Rewrite the rows below, replacing "Pohištvo" with "Oprema za dom" and leaving everything else the same.

### Information supplied

------------------------

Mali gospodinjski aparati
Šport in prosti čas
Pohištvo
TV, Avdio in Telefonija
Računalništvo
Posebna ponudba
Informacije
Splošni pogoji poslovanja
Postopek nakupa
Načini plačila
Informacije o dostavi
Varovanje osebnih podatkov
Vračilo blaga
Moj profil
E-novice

------------------------

### Result
Mali gospodinjski aparati
Šport in prosti čas
Oprema za dom
TV, Avdio in Telefonija
Računalništvo
Posebna ponudba
Informacije
Splošni pogoji poslovanja
Postopek nakupa
Načini plačila
Informacije o dostavi
Varovanje osebnih podatkov
Vračilo blaga
Moj profil
E-novice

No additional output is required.